I shaped a board on a set of saw stills and put a wooden jig underneath, but there was still too much movement for my liking.

Bob

the board looks great. you guys keep posting up these awesome Alaias. makes me wanna try to make one. just gotta figure out what type of wood to go with.

keep up the good work

This might go against the whole alaia “thing” but what if you glassed a pine board? It could help with the flex and water issues.

Hi Bob,

My setup was by necessity quite basic and definately not ideal. I used the clamped piece of wood you see on the seats to stop the bottom rail sliding away from the back of the stool. By placing the stools in opposition to each other I was able to form quite a tight hold on the wood. Be warned, the stool backs left some nasty marks in the wood which I am having to hide/disguise/repair. Later on in the process I wrapped some cloth around the surfaces which came into contact with the wood and this prevented any further damage. Once I got to shaping and sanding the deck etc I found gravity and friction against the material sufficient to hold the bord in place. No different to regular shaping stands.

If after having completed this I decide to build more boards (I think we all know the answer!!) I will make some custom trestles.

Here are a couple more pictures showing the nose area of the board. As you can see I have left the transition between the rail and the hull quite sharp for now, whereas I have started to blend the rail with the deck on the top side. Having read some of the other posts in the past, I am wary of rounding things out too much.

1st pic shows deck and RHS rail

Deck and RHS again

Last pic showing underside at the nose.

Thanks again for the comments.

Regards

Surfer, 35

very nice board

it would have better bouyancy tho and be durable. you could make the core in polystyrene and laminate red cedar to it then glass the whole lot in 4 oz. it would weigh no more then 5 pounds and it could be similar stiffness if you chuck in some carbon fiber. just a fully hightech version and maybe with a touch of rocker.

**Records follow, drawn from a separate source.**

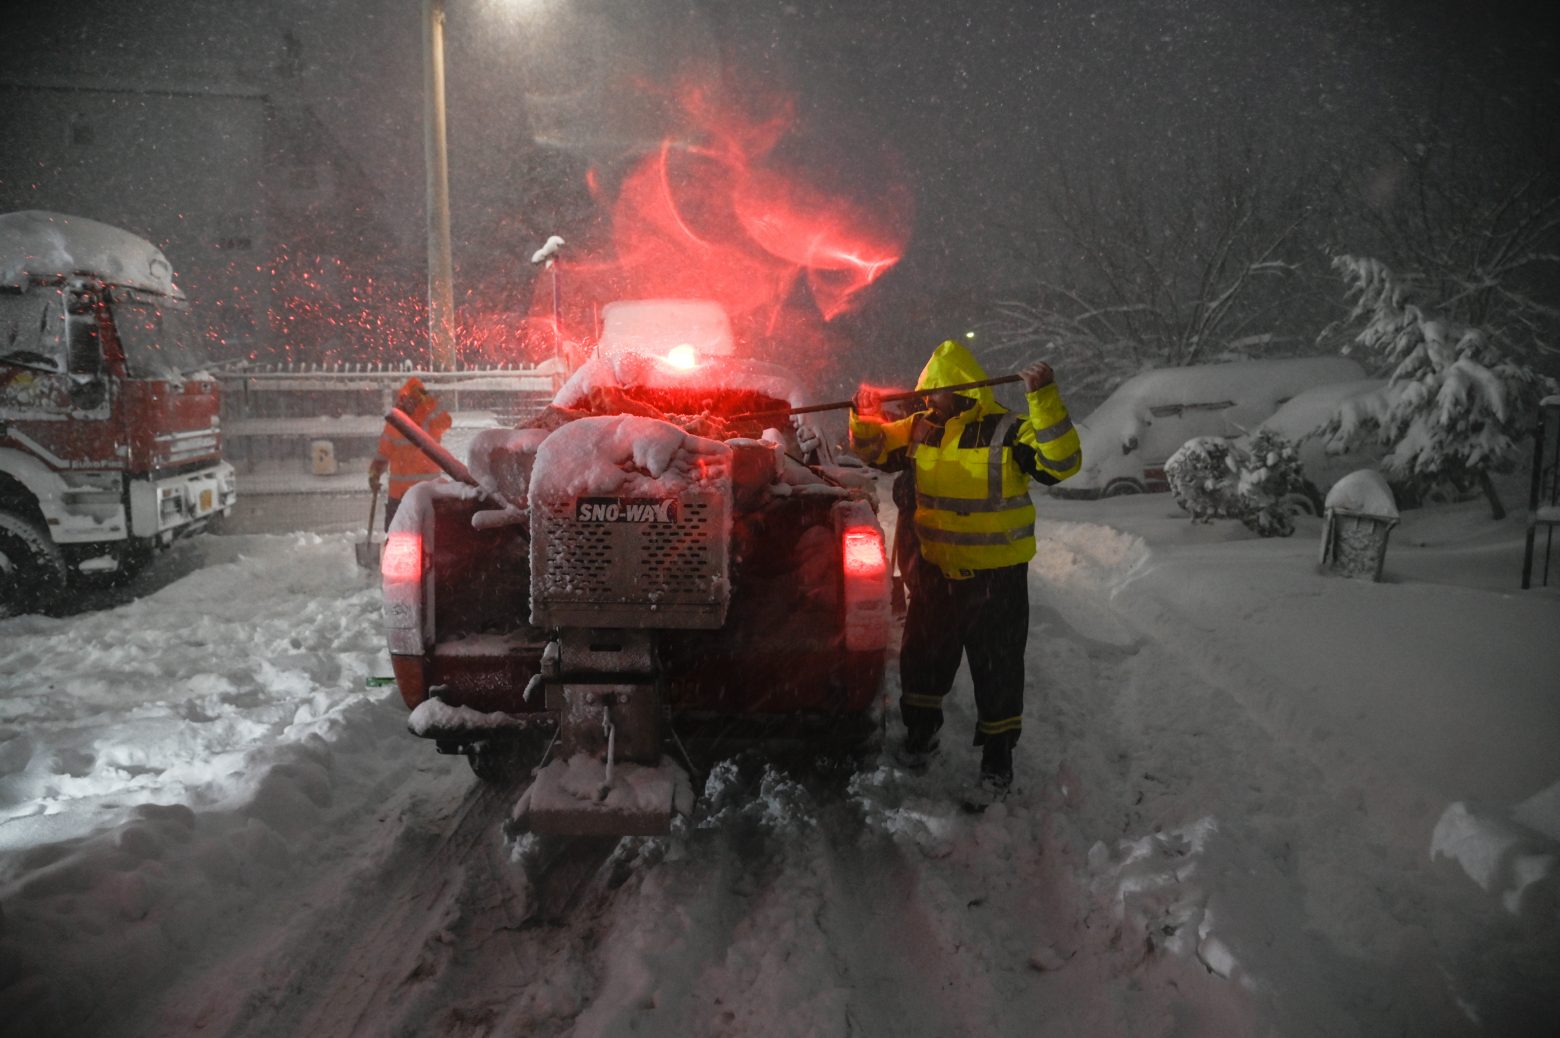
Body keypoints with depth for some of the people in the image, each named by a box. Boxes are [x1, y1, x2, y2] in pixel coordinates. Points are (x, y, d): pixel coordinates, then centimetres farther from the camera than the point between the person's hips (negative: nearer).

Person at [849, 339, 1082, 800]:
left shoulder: (1008, 431, -14)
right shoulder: (922, 429, 2)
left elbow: (1062, 462, -26)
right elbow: (873, 448, 14)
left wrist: (1045, 399, -35)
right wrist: (864, 416, -7)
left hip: (997, 576, -5)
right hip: (935, 570, 5)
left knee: (997, 669, 7)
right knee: (921, 658, 17)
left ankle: (997, 756, 24)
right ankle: (920, 734, 38)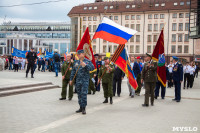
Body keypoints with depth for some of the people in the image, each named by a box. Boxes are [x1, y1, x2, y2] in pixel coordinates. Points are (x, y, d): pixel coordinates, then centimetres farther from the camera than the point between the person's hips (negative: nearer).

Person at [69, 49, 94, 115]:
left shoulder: (88, 61, -1)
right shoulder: (76, 62, 14)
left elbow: (92, 68, -16)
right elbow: (73, 71, 16)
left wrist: (85, 65, -27)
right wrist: (71, 79, 12)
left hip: (85, 81, -5)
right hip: (78, 81, 5)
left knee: (84, 94, -9)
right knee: (79, 94, 10)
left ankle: (84, 108, -2)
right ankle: (81, 107, 20)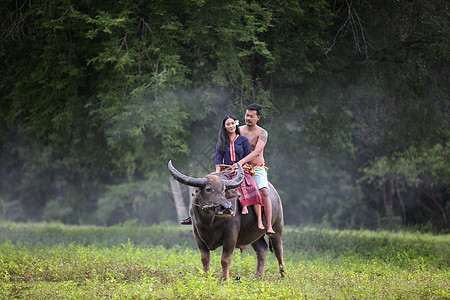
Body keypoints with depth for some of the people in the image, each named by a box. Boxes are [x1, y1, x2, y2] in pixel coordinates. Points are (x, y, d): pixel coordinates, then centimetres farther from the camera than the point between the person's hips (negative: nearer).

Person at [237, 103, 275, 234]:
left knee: (264, 191, -27)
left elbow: (257, 151, -18)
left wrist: (242, 161, -30)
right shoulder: (239, 130, 8)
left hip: (257, 169, -3)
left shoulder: (262, 133, -4)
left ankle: (269, 226, -30)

gotta say this is one of the nicest alaias ive seen tho

do you mind if i copy it?

I finished work early today and managed to borrow a soldering iron too.

I decided to start work on the logo - I made a template on the computer, printed it, and then transferred it to the deck using carbon paper.

I’m pretty pleased with the result too. I had to use dots to follow the outline for two reasons.

  1. The iron did not have enough power to keep it’s heat whilst drawing lines.

  2. The grain in the pine caused the tip of the iron to jump making it very difficult to copy the pattern.

I want to add the dimensions and a signature to the board as well, I may have to come up with a cunning plan to achieve this!